Equine Entertainment: The Rural Academy Theatre is making several stops in WNC. The horse-and-wagon-pulled performance troupe features live music, silent movies and shadow puppetry. Photo courtesy of Rural Academy Theatre

At the lumbering speed of 2.5 miles per hour, the Rural Academy Theatre is making their second tour through Western North Carolina. The horse-drawn performance troupe loads all of its supplies, instruments and equipment into a wagon-trailer reminiscent of the Oregon Trail computer game. A few bicyclists ride alongside the caravan to scout roads and rest stops. Part gypsy, part nouveau vagabond, the troop puts on quite the performance, both on stage and off.

“We wanted to tour at a more human pace and perform in small towns,“ says co-founder Gabriel Harrell. He explains that the typical experience of touring with theater companies involves bouncing between major cities. For him, this is “a way to celebrate the rural, and celebrate small-town life and culture.”

Hailing from the eastern North Carolina town of Burgaw, the two Harrell brothers hatched this idea because they wanted to return to their home state. “We found ourselves having less and less to do with N.C. and always having to go elsewhere for work.”

Harrell says that in most theater companies, “If you can perform for larger audiences, you do.” But there are drawbacks. “The bigger the houses that you perform in, the more high-tech the equipment, and the more expensive the gadgetry. We’re aimed at something different. How small of a place can we perform?” Harrell says, “It’s nice to perform for a large crowd, but there’s also something really intimate and rewarding about bringing a small show to a small group of people.”

There is something other worldly, even anachronistic about what the group is doing. Last year’s show dazzled with magic: the luminescent stage lights paired with live music, storytelling, theatrical drama and shadow puppets. A new segment for this year’s performance is an interpretation of the French folk tale The Clown of God. Originally built for an audience of two, it was scaled up for a larger turnout.

There’s also a silent film paired with an original soundtrack performed live, a humorous bit that addresses fracking and a murder-mystery as seen from the knees down. With live music throughout the show, the musicians set an eclectic tone they cheekily refer to as an “Appalachian-balkan-brass-klezmer-dixieland-string ensemble.”

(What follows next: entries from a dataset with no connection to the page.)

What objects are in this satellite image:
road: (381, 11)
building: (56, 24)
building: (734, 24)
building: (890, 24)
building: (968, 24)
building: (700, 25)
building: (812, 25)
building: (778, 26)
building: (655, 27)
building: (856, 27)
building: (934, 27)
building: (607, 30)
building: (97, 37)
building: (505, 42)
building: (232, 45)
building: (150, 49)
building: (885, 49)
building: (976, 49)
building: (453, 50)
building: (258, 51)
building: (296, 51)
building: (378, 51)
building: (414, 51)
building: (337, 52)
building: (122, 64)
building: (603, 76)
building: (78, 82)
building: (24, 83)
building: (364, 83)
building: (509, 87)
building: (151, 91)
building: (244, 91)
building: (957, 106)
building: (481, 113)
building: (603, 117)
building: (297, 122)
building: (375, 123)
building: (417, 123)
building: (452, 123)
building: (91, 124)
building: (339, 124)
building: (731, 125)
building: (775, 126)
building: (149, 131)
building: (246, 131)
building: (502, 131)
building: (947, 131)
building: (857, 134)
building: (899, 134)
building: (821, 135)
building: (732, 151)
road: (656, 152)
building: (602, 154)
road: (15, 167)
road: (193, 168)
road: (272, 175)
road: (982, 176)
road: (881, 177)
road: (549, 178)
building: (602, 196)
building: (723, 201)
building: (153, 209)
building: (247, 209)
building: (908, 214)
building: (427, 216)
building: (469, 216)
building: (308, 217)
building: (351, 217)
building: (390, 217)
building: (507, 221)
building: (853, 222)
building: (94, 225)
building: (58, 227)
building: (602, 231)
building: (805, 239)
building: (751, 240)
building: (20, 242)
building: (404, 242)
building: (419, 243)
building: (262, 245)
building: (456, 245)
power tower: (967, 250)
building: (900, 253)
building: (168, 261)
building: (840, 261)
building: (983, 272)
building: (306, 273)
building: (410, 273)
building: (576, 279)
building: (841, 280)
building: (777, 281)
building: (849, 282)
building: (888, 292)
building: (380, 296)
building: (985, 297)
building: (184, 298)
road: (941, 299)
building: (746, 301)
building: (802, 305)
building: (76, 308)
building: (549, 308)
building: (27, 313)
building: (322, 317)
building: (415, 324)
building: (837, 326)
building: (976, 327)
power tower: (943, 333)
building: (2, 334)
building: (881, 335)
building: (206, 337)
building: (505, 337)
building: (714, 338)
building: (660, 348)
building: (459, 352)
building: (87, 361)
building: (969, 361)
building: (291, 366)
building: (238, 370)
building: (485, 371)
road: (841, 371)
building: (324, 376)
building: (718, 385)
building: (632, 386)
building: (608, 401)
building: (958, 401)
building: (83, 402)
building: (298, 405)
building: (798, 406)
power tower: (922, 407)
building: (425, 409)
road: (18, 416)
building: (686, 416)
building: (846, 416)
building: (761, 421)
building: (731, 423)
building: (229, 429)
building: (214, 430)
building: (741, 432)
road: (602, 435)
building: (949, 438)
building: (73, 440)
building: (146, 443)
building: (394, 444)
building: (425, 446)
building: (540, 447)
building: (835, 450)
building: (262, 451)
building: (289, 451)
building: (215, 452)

When asked how they incorporate modern technology into a stylistically low-tech endeavor, Harrell jokingly acknowledges that, yes, they still use cellphones. “There certainly is a contrast, and that contrast is what we’re trying to promote. It’s not that we’re refuting the usefulness of any of those tools, but that we’re calling them into question.

“Performing in this way and traveling in this way is certainly a steep learning curve for us,” says Harrell. “Traffic is a huge concern when going 2.5 miles an hour on the road and when the average vehicle is going between 50 and 70. It’s not only dangerous, but very upsetting to a lot of motorized vehicle drivers.”

The group encounters a range of human reactions on the road — some scornful, some delightful. Harrell continues, “You also get your incredibly generous people who can’t believe that you’re doing what you’re doing. They invite you in and make you scratch biscuits and hot cocoa, and then ask you to spend the night. It’s a real mix, but mostly it’s really rewarding. … It’s incredible, generous people who are excited about what we’re doing.”

Traveling by horse and wagon is as much a part of the performance as the show. When a caravan rolls into town, it’s certainly a show-stopper. Harrell explains that a full day of travel for his troupe is 15 miles, so they attempt to perform at just about every other stop. Harrell would like people to come to the show closest to them, preferably by foot, bike or, erm, horse.

“While it’s nice to have people drive to come see us, we hope that maybe if we’re not coming close to you, that you don’t come,” explains Harrell. “Maybe you make your own horse-pulled theater and perform it in your own town.”

Harrell sums up his viewpoint succinctly: “Art should be seen locally.”

who: Rural Academy Theatre
when: [BULLET LIST} Toy Boat on Thursday, Oct. 10; UNCA on Friday, Oct. 11; Warren Wilson College on Sunday, Oct. 13; Earthhaven on Tuesday, Oct. 15, White Horse Black Mountain on Thursday, Oct. 17; Brevard College on Monday, Oct. 21. Suggested donation $10.